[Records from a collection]
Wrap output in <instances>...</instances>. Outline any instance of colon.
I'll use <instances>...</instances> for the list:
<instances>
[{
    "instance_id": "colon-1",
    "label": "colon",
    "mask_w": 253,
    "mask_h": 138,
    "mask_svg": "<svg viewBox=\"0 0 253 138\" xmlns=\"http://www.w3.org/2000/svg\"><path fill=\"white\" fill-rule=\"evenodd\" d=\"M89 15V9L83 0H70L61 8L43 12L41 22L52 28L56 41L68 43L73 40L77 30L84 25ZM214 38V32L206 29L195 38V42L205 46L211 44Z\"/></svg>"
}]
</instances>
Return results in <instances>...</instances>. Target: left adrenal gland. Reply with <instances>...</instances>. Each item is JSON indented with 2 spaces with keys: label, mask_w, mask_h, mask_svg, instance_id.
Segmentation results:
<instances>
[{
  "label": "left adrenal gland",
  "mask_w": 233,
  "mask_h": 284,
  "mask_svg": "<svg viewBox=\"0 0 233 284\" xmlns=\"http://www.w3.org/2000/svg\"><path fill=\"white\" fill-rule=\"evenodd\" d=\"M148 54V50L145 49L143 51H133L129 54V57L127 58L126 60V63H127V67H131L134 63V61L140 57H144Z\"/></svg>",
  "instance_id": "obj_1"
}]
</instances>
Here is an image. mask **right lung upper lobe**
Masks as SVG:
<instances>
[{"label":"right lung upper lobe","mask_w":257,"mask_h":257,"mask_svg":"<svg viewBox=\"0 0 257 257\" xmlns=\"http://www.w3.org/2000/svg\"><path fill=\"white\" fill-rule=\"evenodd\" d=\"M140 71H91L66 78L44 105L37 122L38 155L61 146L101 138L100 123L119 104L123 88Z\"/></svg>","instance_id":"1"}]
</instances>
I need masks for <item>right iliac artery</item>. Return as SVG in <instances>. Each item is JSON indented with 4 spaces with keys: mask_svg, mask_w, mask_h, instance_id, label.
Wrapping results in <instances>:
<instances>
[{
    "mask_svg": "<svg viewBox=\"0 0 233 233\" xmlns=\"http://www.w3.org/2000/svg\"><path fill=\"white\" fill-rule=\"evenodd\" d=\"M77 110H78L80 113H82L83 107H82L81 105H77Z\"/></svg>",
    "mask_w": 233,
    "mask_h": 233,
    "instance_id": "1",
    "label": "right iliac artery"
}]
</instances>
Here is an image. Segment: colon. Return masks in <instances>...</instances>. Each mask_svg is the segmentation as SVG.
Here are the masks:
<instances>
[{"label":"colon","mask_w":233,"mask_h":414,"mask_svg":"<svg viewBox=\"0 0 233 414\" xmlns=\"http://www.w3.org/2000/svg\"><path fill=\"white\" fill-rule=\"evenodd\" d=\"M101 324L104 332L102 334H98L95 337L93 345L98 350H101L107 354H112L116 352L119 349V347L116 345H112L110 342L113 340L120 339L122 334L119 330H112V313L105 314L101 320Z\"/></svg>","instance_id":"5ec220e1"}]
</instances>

---

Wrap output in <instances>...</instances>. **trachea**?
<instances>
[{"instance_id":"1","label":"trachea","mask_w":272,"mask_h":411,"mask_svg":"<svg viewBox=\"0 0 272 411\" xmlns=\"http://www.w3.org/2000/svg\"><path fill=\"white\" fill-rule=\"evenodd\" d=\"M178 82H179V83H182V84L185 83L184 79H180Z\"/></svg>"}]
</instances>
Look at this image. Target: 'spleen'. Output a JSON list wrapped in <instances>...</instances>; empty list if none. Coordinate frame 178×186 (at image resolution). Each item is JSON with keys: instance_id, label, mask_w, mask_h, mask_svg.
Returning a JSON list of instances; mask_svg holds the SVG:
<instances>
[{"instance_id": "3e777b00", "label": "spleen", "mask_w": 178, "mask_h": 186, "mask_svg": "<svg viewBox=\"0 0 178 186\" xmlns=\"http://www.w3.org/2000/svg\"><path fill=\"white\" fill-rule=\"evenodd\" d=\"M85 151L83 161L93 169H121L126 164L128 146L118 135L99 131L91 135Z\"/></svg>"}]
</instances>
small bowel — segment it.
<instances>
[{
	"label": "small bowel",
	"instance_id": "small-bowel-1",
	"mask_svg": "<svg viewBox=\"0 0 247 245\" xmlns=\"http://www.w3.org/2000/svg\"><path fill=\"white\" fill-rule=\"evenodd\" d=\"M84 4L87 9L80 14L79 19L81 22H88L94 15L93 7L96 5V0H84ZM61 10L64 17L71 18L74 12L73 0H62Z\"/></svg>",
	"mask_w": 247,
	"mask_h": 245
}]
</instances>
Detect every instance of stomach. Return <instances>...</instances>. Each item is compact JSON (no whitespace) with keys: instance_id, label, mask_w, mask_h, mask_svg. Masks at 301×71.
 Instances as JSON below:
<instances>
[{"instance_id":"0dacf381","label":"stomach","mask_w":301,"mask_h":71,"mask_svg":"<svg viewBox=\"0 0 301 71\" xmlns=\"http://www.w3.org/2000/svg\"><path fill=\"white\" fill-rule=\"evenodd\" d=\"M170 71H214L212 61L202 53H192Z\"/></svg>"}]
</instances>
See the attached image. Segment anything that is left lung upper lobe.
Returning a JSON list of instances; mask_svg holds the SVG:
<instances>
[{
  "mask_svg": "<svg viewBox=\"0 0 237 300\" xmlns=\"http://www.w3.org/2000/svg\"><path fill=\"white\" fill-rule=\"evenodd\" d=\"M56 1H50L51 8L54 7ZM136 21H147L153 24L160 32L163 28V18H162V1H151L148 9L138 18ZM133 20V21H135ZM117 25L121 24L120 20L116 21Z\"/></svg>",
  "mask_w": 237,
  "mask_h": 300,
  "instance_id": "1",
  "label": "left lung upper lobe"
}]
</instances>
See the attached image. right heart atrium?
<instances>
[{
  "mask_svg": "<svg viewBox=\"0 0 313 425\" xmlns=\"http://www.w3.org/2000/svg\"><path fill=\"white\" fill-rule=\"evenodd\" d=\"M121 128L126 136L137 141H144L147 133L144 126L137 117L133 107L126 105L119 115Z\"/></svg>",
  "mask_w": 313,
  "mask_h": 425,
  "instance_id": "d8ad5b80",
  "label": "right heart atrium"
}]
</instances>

◆ **Task prompt**: Count the lines of the records above that contain the string "heart", treating uppercase and lowercase as different. Reply with the number alone.

◆ **Task response**: 2